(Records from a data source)

——————

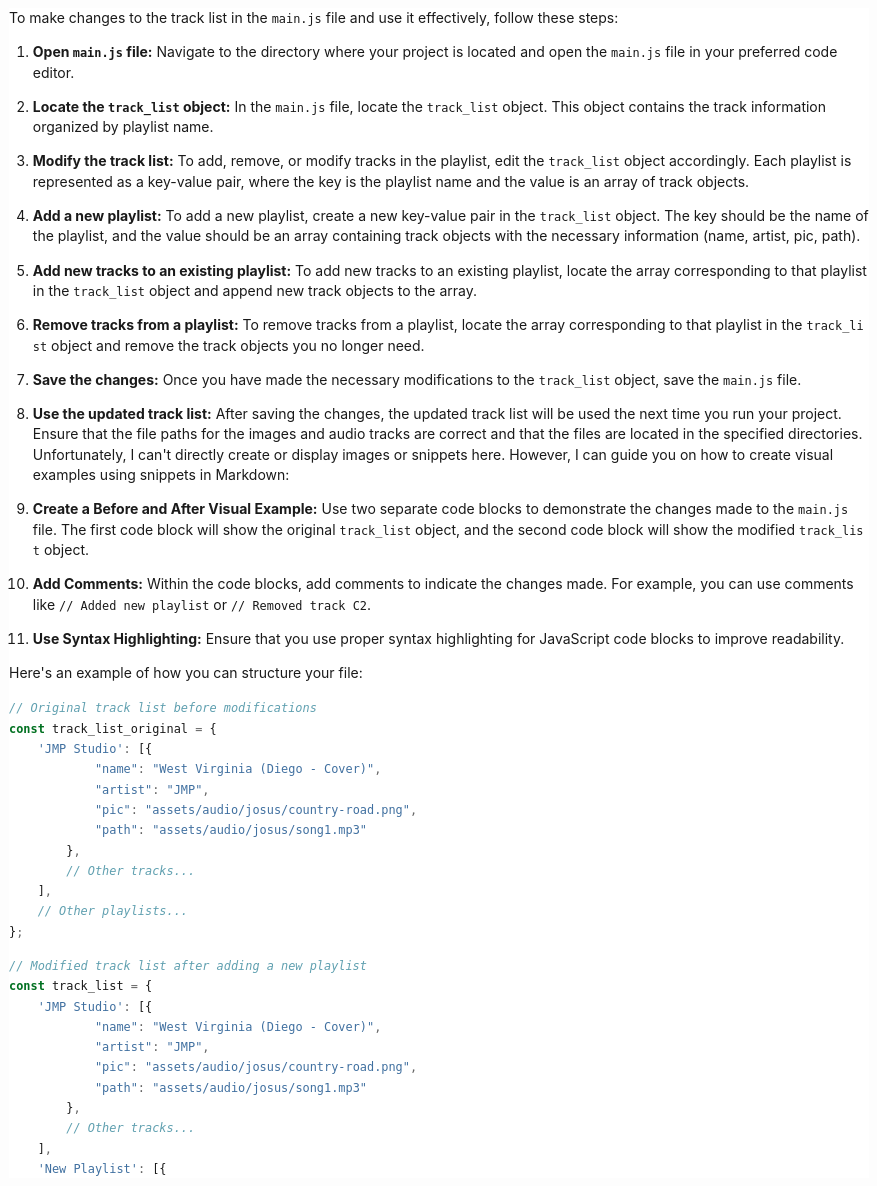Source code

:To make changes to the track list in the `main.js` file and use it effectively, follow these steps:

1. **Open `main.js` file:** Navigate to the directory where your project is located and open the `main.js` file in your preferred code editor.

2. **Locate the `track_list` object:** In the `main.js` file, locate the `track_list` object. This object contains the track information organized by playlist name.

3. **Modify the track list:** To add, remove, or modify tracks in the playlist, edit the `track_list` object accordingly. Each playlist is represented as a key-value pair, where the key is the playlist name and the value is an array of track objects.

4. **Add a new playlist:** To add a new playlist, create a new key-value pair in the `track_list` object. The key should be the name of the playlist, and the value should be an array containing track objects with the necessary information (name, artist, pic, path).

5. **Add new tracks to an existing playlist:** To add new tracks to an existing playlist, locate the array corresponding to that playlist in the `track_list` object and append new track objects to the array.

6. **Remove tracks from a playlist:** To remove tracks from a playlist, locate the array corresponding to that playlist in the `track_list` object and remove the track objects you no longer need.

7. **Save the changes:** Once you have made the necessary modifications to the `track_list` object, save the `main.js` file.

8. **Use the updated track list:** After saving the changes, the updated track list will be used the next time you run your project. Ensure that the file paths for the images and audio tracks are correct and that the files are located in the specified directories.
Unfortunately, I can't directly create or display images or snippets here. However, I can guide you on how to create visual examples using snippets in Markdown:

1. **Create a Before and After Visual Example:** Use two separate code blocks to demonstrate the changes made to the `main.js` file. The first code block will show the original `track_list` object, and the second code block will show the modified `track_list` object.

2. **Add Comments:** Within the code blocks, add comments to indicate the changes made. For example, you can use comments like `// Added new playlist` or `// Removed track C2`.

3. **Use Syntax Highlighting:** Ensure that you use proper syntax highlighting for JavaScript code blocks to improve readability.

Here's an example of how you can structure your file:

```javascript
// Original track list before modifications
const track_list_original = {
    'JMP Studio': [{
            "name": "West Virginia (Diego - Cover)",
            "artist": "JMP",
            "pic": "assets/audio/josus/country-road.png",
            "path": "assets/audio/josus/song1.mp3"
        },
        // Other tracks...
    ],
    // Other playlists...
};
```
```javascript
// Modified track list after adding a new playlist
const track_list = {
    'JMP Studio': [{
            "name": "West Virginia (Diego - Cover)",
            "artist": "JMP",
            "pic": "assets/audio/josus/country-road.png",
            "path": "assets/audio/josus/song1.mp3"
        },
        // Other tracks...
    ],
    'New Playlist': [{
```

——————

The answer must be an exact copy of the entries, with the pictures omitted.

**Written solution:**
Source code

:To make changes to the track list in the `main.js` file and use it effectively, follow these steps:

1. **Open `main.js` file:** Navigate to the directory where your project is located and open the `main.js` file in your preferred code editor.

2. **Locate the `track_list` object:** In the `main.js` file, locate the `track_list` object. This object contains the track information organized by playlist name.

3. **Modify the track list:** To add, remove, or modify tracks in the playlist, edit the `track_list` object accordingly. Each playlist is represented as a key-value pair, where the key is the playlist name and the value is an array of track objects.

4. **Add a new playlist:** To add a new playlist, create a new key-value pair in the `track_list` object. The key should be the name of the playlist, and the value should be an array containing track objects with the necessary information (name, artist, pic, path).

5. **Add new tracks to an existing playlist:** To add new tracks to an existing playlist, locate the array corresponding to that playlist in the `track_list` object and append new track objects to the array.

6. **Remove tracks from a playlist:** To remove tracks from a playlist, locate the array corresponding to that playlist in the `track_list` object and remove the track objects you no longer need.

7. **Save the changes:** Once you have made the necessary modifications to the `track_list` object, save the `main.js` file.

8. **Use the updated track list:** After saving the changes, the updated track list will be used the next time you run your project. Ensure that the file paths for the images and audio tracks are correct and that the files are located in the specified directories.
Unfortunately, I can't directly create or display images or snippets here. However, I can guide you on how to create visual examples using snippets in Markdown:

1. **Create a Before and After Visual Example:** Use two separate code blocks to demonstrate the changes made to the `main.js` file. The first code block will show the original `track_list` object, and the second code block will show the modified `track_list` object.

2. **Add Comments:** Within the code blocks, add comments to indicate the changes made. For example, you can use comments like `// Added new playlist` or `// Removed track C2`.

3. **Use Syntax Highlighting:** Ensure that you use proper syntax highlighting for JavaScript code blocks to improve readability.

Here's an example of how you can structure your file:

```javascript
// Original track list before modifications
const track_list_original = {
    'JMP Studio': [{
            "name": "West Virginia (Diego - Cover)",
            "artist": "JMP",
            "pic": "assets/audio/josus/country-road.png",
            "path": "assets/audio/josus/song1.mp3"
        },
        // Other tracks...
    ],
    // Other playlists...
};
```
```javascript
// Modified track list after adding a new playlist
const track_list = {
    'JMP Studio': [{
            "name": "West Virginia (Diego - Cover)",
            "artist": "JMP",
            "pic": "assets/audio/josus/country-road.png",
            "path": "assets/audio/josus/song1.mp3"
        },
        // Other tracks...
    ],
    'New Playlist': [{
```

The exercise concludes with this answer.